_Page extract_
────

Before take-off, pilots have to file a Flight Plan with Air Traffic Control explaining what they are going to. For example, Take off will be at 13:00. I will climb to 13,000 feet on a bearing of 42 degrees at a speed of 300 mph. I will maintain that heading for 7 minutes, then climb to 15,000 feet on a bearing of 50 degrees at a speed of 400 mph, and so on. That way, other planes know to stay out of that bit of sky. Thing is, 90% of the time, the plane isn’t on the flight plan. It might be off by 50 feet, or off course by a degree or two, but – most of the time – it still gets to its destination, why is that? (The pilot makes course corrections along the way).

The Chinese word for "Crisis" (weiji) is comprised of two ideograms, one for ”danger” and one for ”opportunity”. Difficult thoughts and feelings are an alarm call providing us with the opportunity to get back on the right course.

Just like a pilot, regularly checking our instruments (our internal experiences) allows us to make the course corrections necessary to get where we want to be.

What Now?

Knowing that we're drifting off course is one thing, being able to come back on course is another. Like the pilot, the sooner we are aware that we need to make course corrections, the easier they will be.

It’s a good idea to check in with how you are feeling at least three times a day, getting in touch with your feelings, reactions and “inner voice”, when you get up in the morning, half way through the day and at the end of the day about half an hour before going to bed.

In my next blog, we will explore some helpful strategies for coming back on course (and staying there!). For now, I'm going to leave you with some questions about what you think good self-care looks like.

Think of someone you know who you would say has good self-care

- How do they interact with people?

- How do they manage their workload?

- How do they act when they are busy/stressed?

- How do they tackle problems?

- Is there anything else you notice about them?

────

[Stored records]

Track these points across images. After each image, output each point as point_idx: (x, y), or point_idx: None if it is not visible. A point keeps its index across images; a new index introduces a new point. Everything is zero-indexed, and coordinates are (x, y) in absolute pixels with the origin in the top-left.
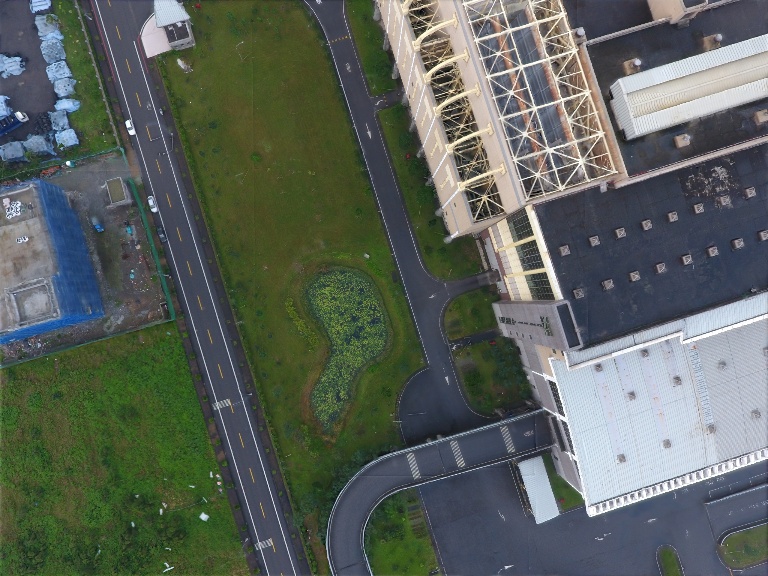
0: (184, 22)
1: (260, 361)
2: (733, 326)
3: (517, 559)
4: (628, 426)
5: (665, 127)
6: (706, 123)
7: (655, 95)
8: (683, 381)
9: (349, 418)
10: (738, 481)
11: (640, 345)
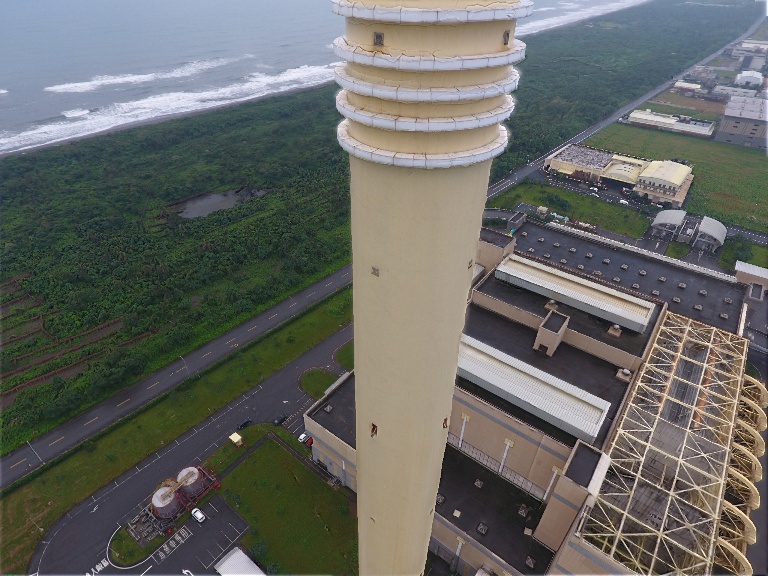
0: None
1: None
2: None
3: (767, 311)
4: None
5: None
6: None
7: (624, 308)
8: None
9: None
10: None
11: None
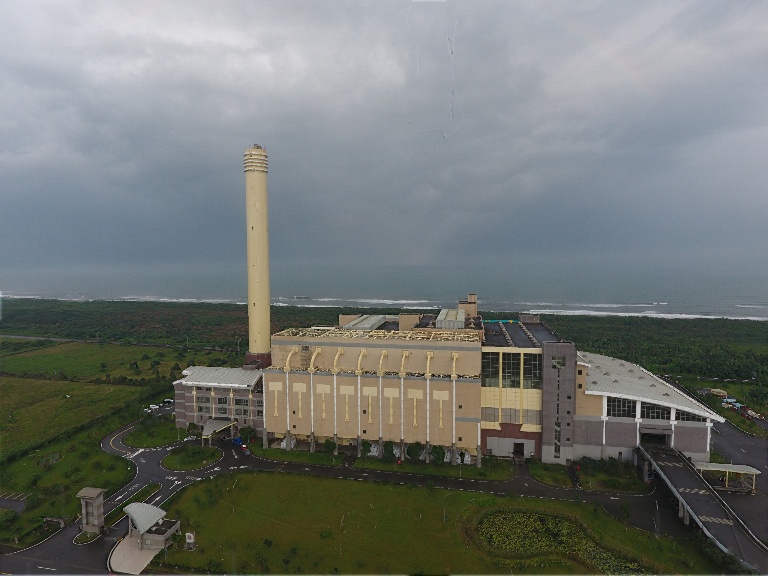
0: (162, 519)
1: None
2: None
3: None
4: None
5: None
6: (467, 325)
7: None
8: None
9: (665, 568)
10: None
11: None
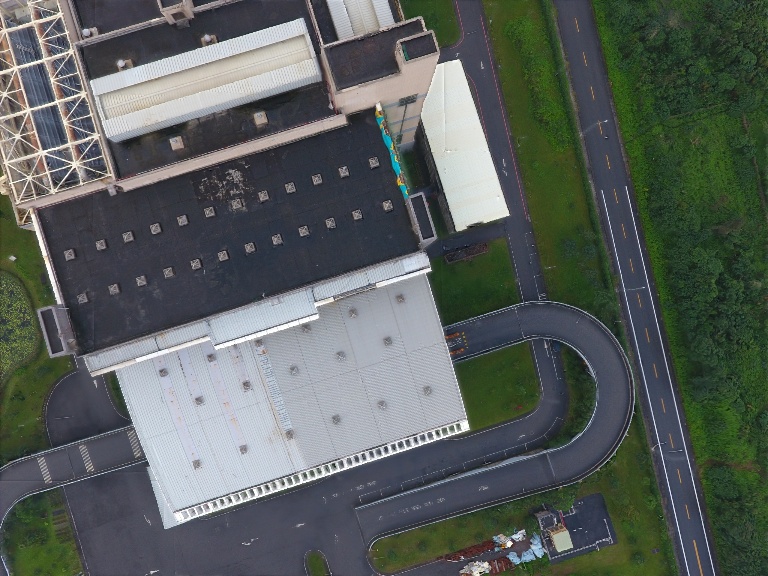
0: None
1: None
2: (267, 331)
3: (163, 564)
4: (200, 432)
5: (151, 129)
6: (205, 125)
7: (131, 97)
8: (254, 386)
9: None
10: (389, 486)
11: (165, 350)
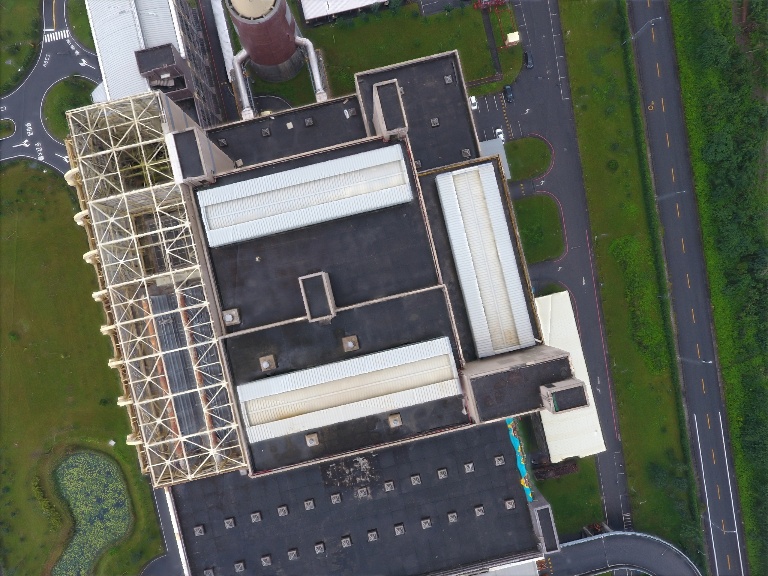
0: None
1: (6, 535)
2: None
3: None
4: None
5: None
6: (340, 422)
7: (275, 403)
8: None
9: None
10: None
11: None
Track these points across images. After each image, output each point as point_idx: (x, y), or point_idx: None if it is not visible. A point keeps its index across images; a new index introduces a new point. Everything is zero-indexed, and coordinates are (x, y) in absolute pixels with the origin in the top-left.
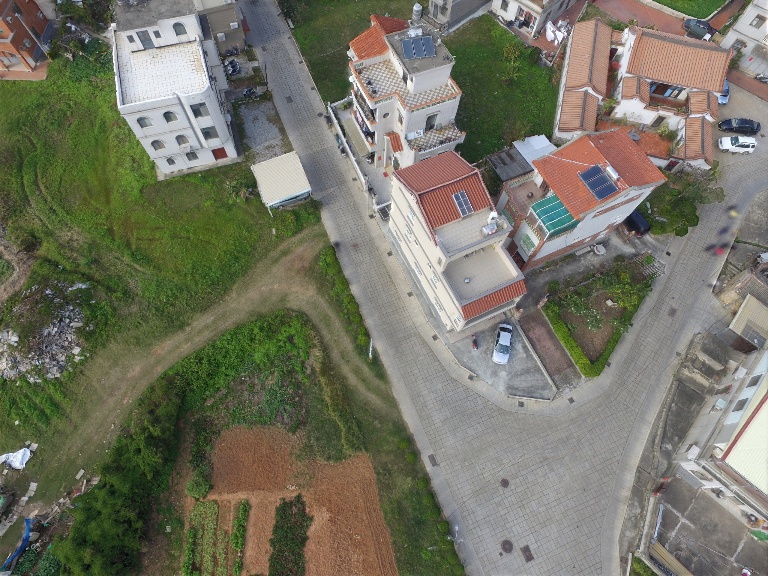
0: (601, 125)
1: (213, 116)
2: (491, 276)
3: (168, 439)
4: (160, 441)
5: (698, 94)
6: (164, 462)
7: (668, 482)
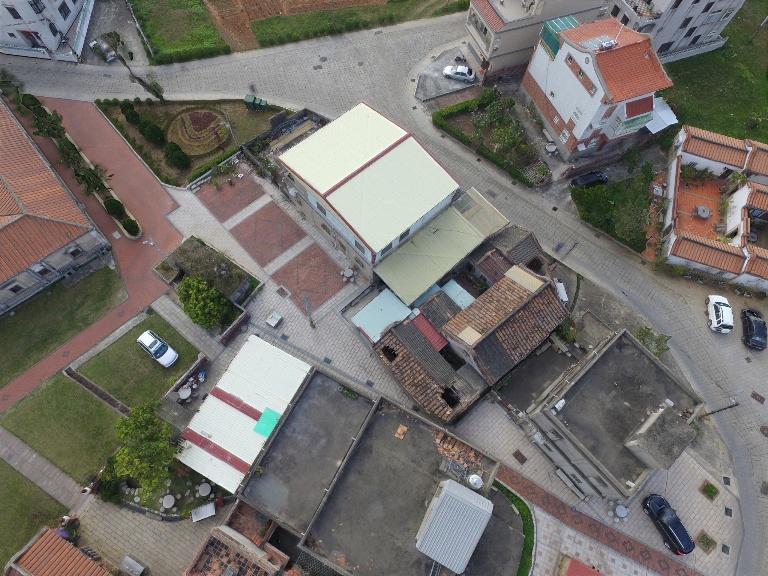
0: (713, 192)
1: None
2: (507, 17)
3: None
4: None
5: None
6: None
7: None
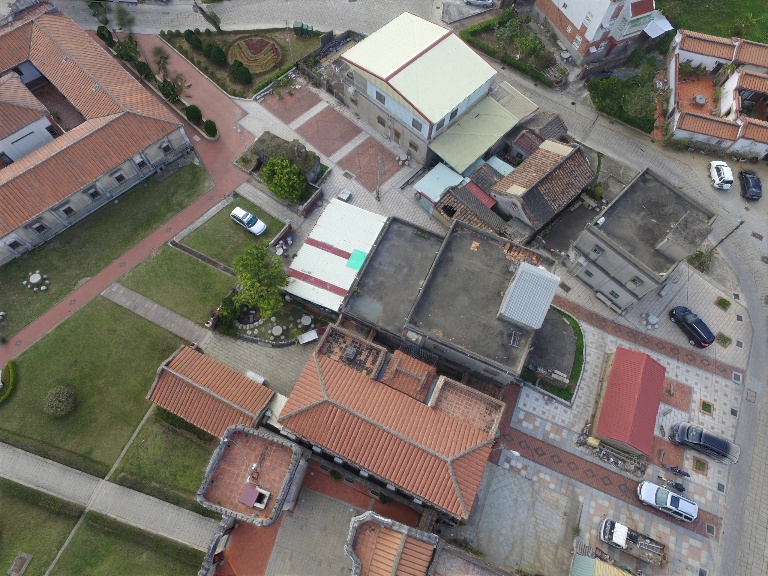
0: (707, 85)
1: None
2: None
3: None
4: None
5: None
6: None
7: None
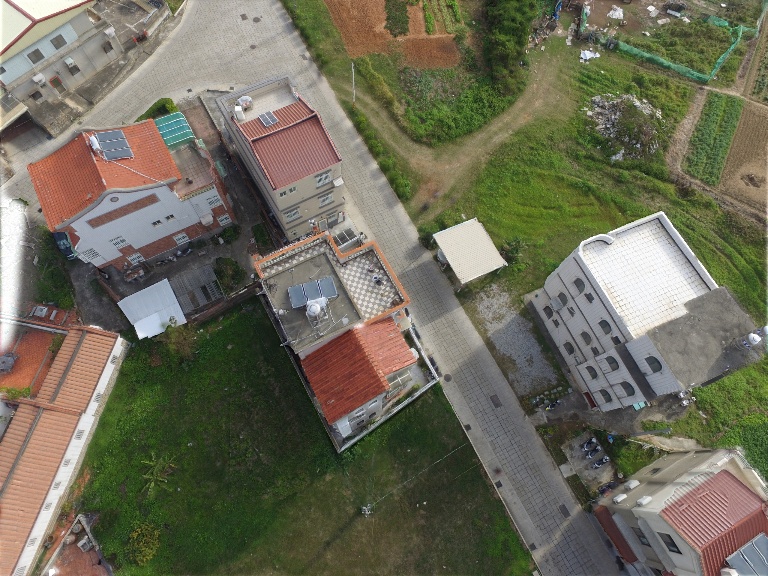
0: None
1: None
2: None
3: None
4: None
5: None
6: None
7: (134, 36)
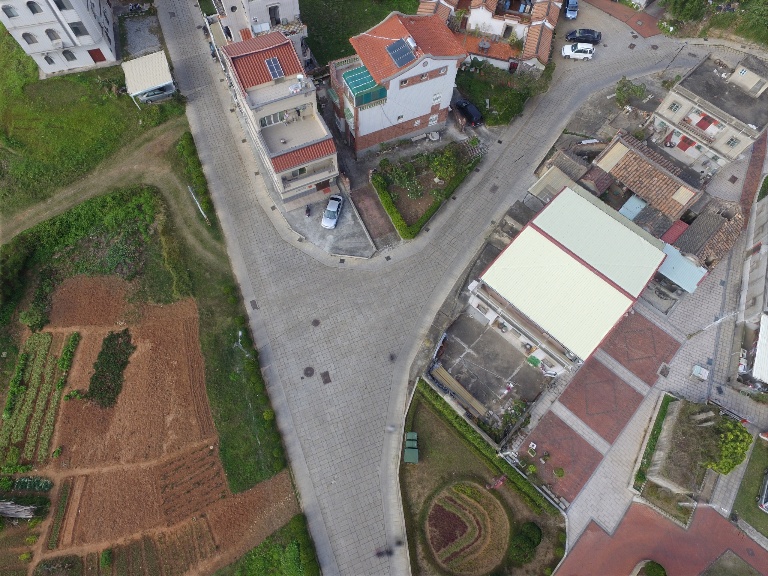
0: (458, 37)
1: (78, 10)
2: (307, 139)
3: (12, 281)
4: (3, 281)
5: (541, 4)
6: (7, 300)
7: (456, 317)
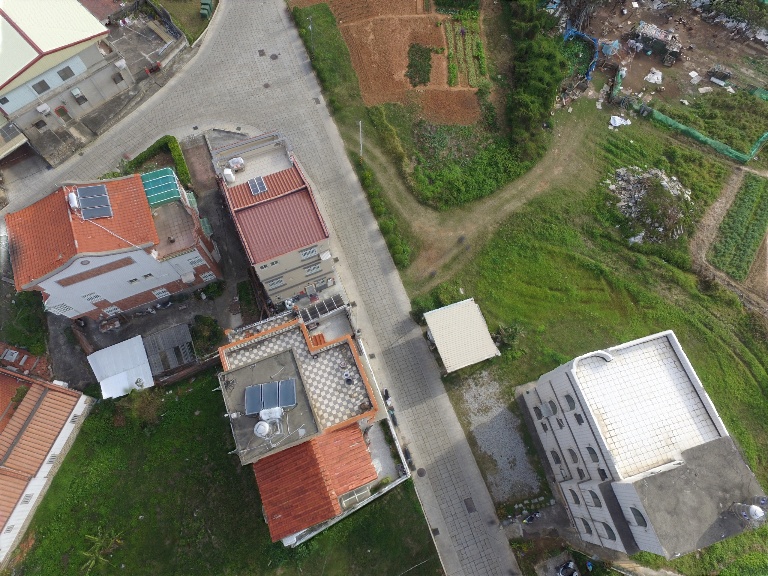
0: None
1: None
2: None
3: None
4: None
5: None
6: None
7: (147, 67)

────

_Directions_
Update the section of the course-corrections passage from "In my next blog, we" to "interact with people?" by swapping "self-care" for "wellbeing", and write out the revised section.

_Written answer_
In my next blog, we will explore some helpful strategies for coming back on course (and staying there!). For now, I'm going to leave you with some questions about what you think good wellbeing looks like.

Think of someone you know who you would say has good wellbeing

- How do they interact with people?